§ Exercise prompt
Search the records below for the word "Options" and show every line where it occurs.

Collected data
• • •

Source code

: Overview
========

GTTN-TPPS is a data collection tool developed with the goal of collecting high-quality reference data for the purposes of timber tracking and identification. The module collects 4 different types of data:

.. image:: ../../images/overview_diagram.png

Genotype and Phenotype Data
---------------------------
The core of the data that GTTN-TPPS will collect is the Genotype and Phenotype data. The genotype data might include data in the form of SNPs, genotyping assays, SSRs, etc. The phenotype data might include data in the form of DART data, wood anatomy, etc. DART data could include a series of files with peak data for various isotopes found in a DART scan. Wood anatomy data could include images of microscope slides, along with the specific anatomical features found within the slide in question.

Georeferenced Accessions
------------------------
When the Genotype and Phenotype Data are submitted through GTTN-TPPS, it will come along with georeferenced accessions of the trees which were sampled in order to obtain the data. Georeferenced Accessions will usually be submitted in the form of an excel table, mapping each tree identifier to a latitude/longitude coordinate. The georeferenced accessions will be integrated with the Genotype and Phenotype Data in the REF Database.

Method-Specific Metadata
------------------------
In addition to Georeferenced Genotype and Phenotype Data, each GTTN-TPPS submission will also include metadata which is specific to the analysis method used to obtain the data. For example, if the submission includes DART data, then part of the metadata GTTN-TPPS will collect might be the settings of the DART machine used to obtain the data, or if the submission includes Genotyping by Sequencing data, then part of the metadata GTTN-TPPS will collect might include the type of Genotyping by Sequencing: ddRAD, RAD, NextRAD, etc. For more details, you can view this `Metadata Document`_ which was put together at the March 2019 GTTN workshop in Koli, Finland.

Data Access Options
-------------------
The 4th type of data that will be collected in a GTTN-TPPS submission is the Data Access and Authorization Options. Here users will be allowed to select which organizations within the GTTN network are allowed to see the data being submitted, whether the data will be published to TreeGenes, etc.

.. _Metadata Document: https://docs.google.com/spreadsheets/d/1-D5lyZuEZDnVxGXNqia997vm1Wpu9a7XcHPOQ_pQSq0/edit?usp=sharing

• • •

§ Exercise output
Data Access Options
The 4th type of data that will be collected in a GTTN-TPPS submission is the Data Access and Authorization Options. Here users will be allowed to select which organizations within the GTTN network are allowed to see the data being submitted, whether the data will be published to TreeGenes, etc.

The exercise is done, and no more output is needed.